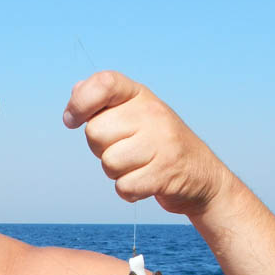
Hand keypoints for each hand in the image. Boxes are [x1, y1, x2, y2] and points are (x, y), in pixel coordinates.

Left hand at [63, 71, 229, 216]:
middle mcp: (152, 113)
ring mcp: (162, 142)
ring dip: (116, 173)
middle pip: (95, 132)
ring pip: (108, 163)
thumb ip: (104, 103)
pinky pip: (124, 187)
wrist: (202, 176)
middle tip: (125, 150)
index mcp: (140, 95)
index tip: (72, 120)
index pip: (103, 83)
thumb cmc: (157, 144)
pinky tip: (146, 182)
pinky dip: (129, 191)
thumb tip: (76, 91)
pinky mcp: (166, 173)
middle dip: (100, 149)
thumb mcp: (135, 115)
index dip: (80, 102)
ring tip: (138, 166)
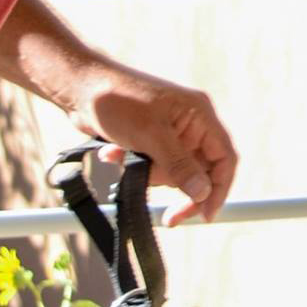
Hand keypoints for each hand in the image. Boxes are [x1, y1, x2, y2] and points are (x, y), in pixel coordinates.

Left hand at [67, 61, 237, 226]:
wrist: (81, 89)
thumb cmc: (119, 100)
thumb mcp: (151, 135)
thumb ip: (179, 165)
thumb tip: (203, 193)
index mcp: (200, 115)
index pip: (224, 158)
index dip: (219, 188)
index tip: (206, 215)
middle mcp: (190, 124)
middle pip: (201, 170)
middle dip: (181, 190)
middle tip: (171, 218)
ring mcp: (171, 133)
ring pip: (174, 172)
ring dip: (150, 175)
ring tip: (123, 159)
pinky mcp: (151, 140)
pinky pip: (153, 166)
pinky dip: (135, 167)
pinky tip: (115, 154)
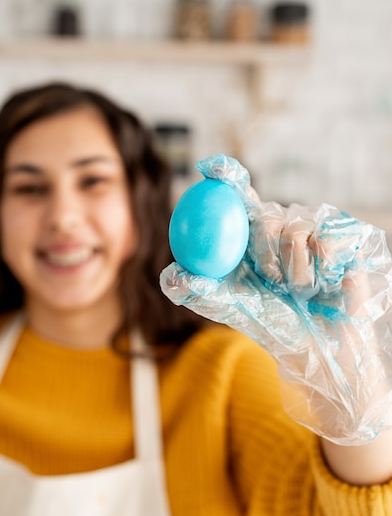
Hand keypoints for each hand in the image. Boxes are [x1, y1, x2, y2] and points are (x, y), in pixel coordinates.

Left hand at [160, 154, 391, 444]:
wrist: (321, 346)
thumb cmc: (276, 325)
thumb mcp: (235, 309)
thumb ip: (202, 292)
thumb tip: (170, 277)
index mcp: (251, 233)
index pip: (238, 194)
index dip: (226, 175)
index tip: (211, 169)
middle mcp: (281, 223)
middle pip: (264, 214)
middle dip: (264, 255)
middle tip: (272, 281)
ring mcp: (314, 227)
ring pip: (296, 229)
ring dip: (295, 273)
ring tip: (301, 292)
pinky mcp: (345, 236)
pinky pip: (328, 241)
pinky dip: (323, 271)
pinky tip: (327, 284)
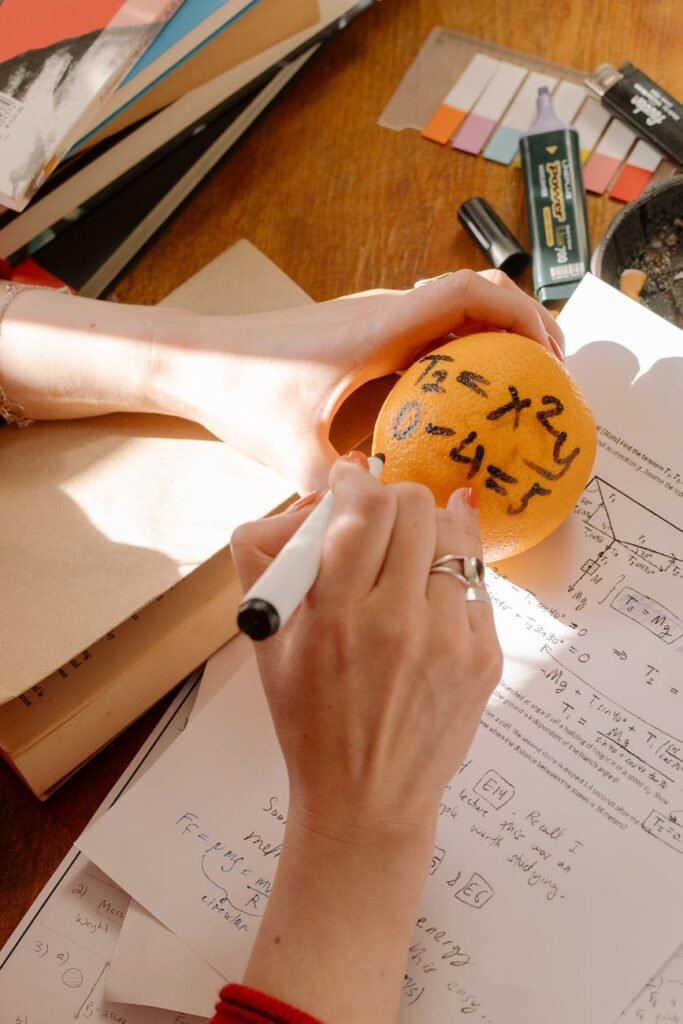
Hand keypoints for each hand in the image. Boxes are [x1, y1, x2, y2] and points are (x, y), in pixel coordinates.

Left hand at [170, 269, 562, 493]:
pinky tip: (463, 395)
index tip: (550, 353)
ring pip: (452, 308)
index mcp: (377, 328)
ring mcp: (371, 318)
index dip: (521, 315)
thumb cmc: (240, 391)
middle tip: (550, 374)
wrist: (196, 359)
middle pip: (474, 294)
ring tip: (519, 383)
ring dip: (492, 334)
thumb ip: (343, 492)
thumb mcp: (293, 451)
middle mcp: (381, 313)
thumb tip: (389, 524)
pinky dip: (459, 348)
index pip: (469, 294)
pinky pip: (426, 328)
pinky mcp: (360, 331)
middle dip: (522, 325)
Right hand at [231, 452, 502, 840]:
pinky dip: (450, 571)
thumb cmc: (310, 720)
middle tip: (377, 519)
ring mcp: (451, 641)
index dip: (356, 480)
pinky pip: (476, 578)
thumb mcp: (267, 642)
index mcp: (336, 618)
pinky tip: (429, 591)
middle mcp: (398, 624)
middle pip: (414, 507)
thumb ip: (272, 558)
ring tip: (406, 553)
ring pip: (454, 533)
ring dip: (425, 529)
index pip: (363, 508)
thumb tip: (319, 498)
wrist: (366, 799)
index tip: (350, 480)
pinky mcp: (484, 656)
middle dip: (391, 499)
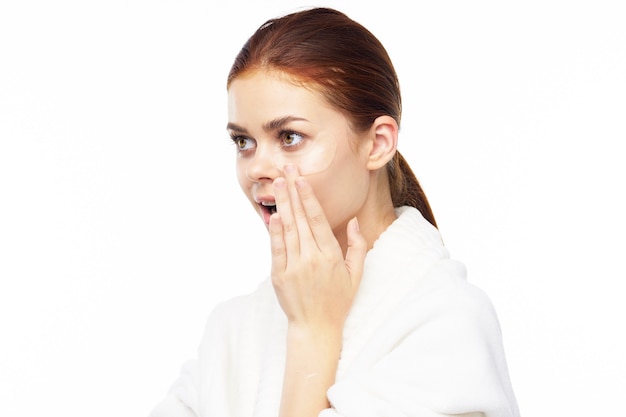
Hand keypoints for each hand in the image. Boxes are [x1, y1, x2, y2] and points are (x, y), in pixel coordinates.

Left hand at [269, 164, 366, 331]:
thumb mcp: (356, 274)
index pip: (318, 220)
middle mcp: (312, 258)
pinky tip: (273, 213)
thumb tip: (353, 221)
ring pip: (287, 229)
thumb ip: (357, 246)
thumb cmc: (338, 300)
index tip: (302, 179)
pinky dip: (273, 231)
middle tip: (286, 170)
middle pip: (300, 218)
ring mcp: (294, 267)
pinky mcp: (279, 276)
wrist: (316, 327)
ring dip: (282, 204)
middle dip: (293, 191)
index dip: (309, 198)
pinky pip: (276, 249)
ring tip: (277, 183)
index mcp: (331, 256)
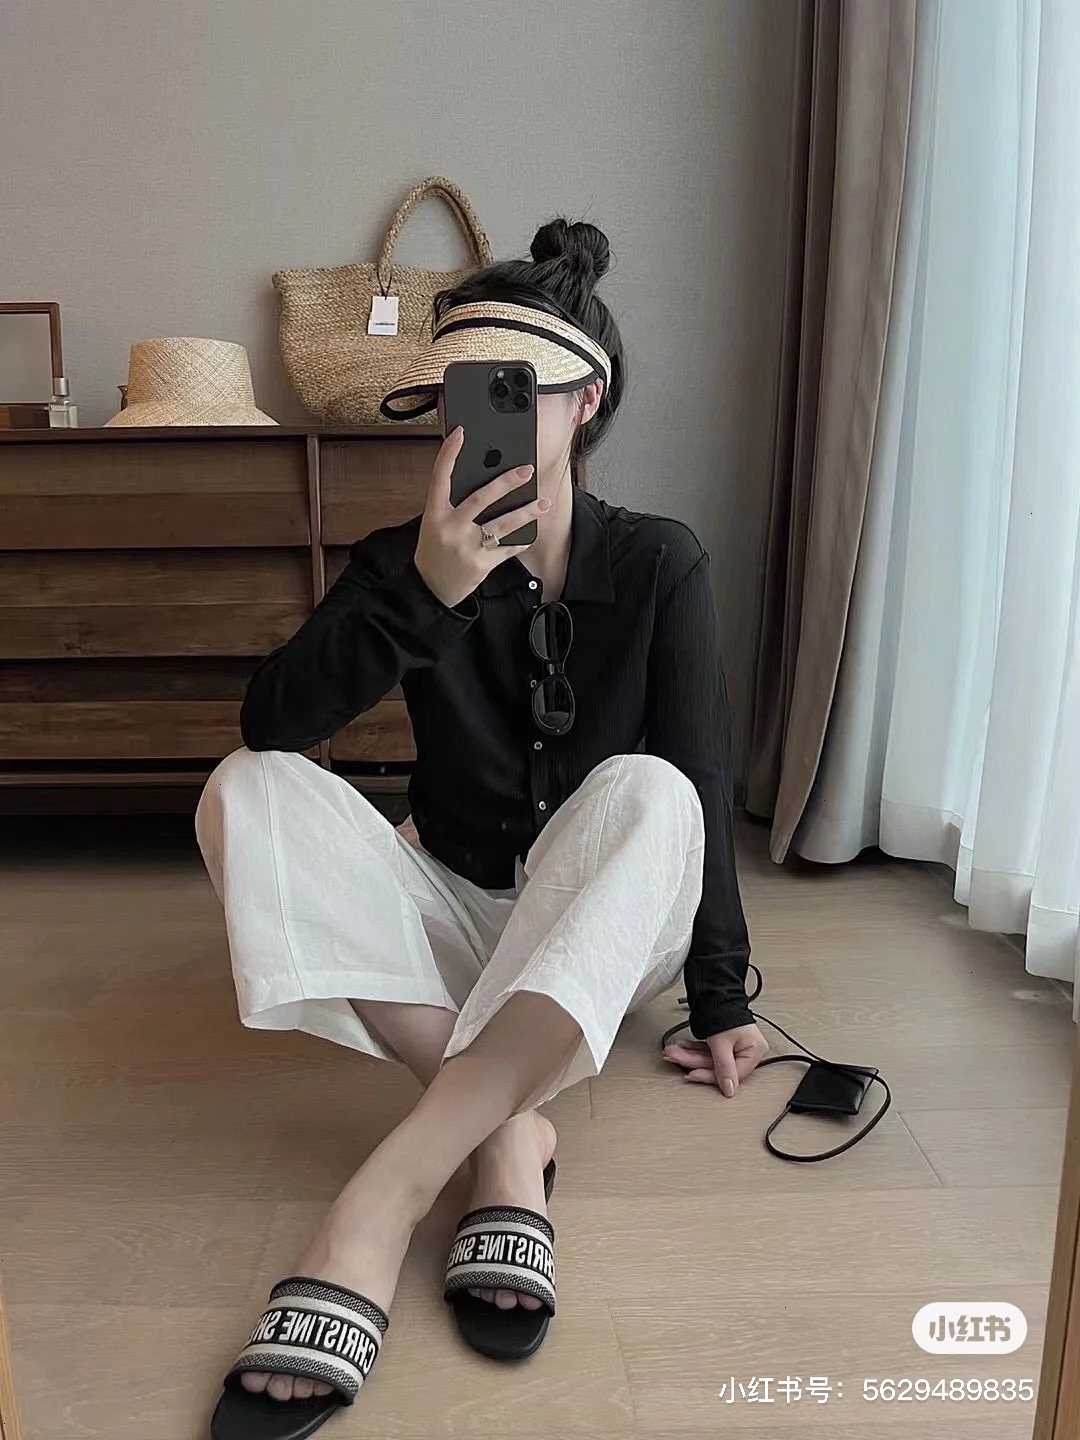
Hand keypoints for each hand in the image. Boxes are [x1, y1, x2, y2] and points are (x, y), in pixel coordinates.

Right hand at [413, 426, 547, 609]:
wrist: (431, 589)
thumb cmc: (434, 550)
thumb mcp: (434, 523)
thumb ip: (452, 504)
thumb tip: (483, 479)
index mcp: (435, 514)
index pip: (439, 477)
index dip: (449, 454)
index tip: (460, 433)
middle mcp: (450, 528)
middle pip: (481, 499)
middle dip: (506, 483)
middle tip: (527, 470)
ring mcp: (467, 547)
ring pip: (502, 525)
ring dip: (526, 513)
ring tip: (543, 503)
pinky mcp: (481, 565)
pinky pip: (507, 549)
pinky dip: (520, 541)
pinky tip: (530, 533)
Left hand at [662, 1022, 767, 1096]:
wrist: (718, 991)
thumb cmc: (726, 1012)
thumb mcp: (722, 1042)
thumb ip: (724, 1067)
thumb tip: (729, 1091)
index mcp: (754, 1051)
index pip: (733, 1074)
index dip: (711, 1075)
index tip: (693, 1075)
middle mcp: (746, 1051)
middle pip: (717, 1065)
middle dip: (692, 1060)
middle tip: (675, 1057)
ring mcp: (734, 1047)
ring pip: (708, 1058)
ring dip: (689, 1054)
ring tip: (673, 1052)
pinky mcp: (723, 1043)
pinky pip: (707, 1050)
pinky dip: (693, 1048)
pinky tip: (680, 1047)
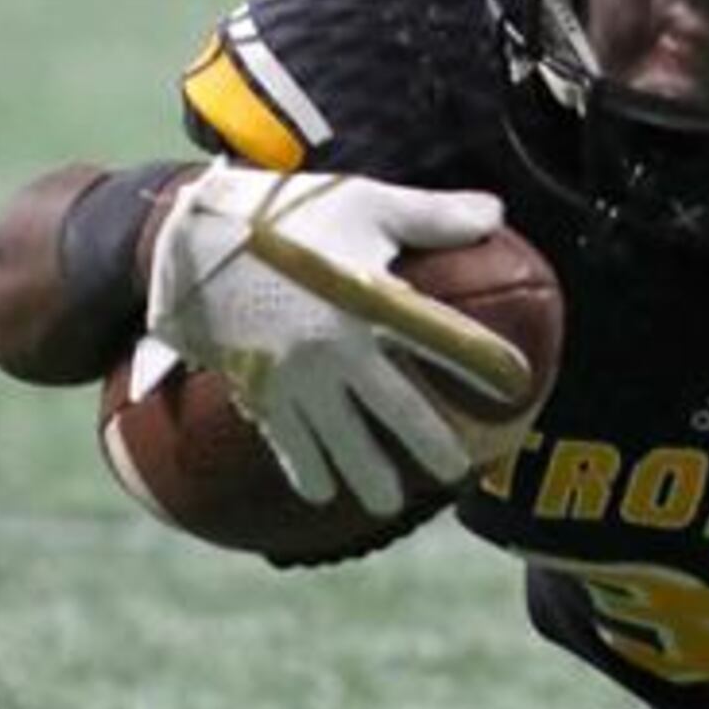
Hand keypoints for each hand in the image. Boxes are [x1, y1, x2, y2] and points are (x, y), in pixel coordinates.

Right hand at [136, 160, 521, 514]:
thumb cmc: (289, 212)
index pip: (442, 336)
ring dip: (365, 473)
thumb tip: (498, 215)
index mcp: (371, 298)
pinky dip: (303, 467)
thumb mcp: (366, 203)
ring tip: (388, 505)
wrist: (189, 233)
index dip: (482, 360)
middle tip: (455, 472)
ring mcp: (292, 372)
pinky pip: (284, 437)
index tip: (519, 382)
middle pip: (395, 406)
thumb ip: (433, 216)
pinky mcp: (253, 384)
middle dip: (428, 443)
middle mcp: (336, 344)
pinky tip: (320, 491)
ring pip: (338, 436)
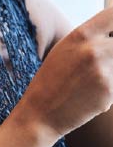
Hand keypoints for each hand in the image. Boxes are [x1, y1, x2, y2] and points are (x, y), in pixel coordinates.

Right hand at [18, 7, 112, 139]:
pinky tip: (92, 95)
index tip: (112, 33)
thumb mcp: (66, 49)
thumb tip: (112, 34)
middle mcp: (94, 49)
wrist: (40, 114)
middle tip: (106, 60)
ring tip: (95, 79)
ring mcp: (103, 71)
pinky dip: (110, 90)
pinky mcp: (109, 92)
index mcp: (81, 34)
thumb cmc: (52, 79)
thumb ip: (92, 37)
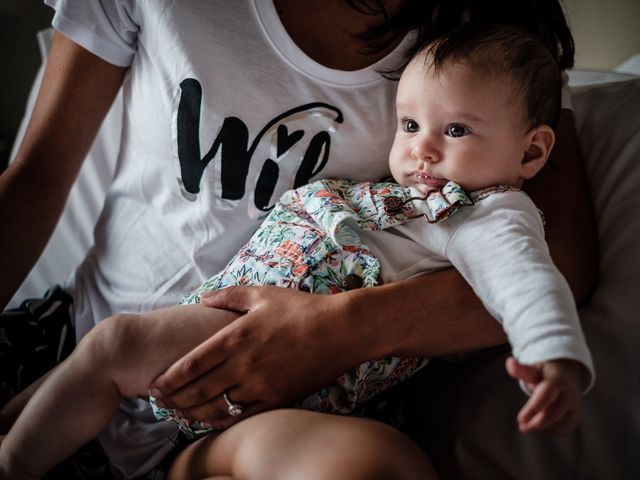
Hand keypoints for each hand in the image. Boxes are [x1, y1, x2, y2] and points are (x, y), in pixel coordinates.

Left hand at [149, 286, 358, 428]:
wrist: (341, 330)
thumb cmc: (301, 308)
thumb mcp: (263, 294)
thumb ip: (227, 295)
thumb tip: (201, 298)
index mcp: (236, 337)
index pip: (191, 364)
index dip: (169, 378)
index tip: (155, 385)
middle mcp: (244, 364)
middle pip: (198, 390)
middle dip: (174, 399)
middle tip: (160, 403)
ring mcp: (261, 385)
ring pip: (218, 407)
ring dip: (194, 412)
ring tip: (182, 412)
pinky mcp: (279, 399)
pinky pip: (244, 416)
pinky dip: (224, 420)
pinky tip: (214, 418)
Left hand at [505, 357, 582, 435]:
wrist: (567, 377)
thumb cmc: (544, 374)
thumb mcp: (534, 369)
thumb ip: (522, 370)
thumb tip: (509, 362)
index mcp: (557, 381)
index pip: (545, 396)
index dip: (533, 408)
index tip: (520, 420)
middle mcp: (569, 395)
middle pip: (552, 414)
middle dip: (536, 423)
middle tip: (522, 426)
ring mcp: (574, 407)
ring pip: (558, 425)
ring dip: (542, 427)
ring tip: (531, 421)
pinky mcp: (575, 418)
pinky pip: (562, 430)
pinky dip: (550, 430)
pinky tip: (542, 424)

* * *

## TASK INSTRUCTIONS:
Copy every line of the listing where the word "Left" appears.

## EXPECTED OUTPUT:
Left hand at [63, 71, 229, 216]:
Left hand at [67, 61, 237, 226]:
Left hand at [160, 154, 391, 444]:
Left hand at [170, 269, 562, 493]:
Left hand at [269, 164, 366, 331]:
Left hand at [662, 1022, 767, 1096]:
Left hand at [149, 286, 358, 428]:
Left hand at [505, 357, 582, 435]:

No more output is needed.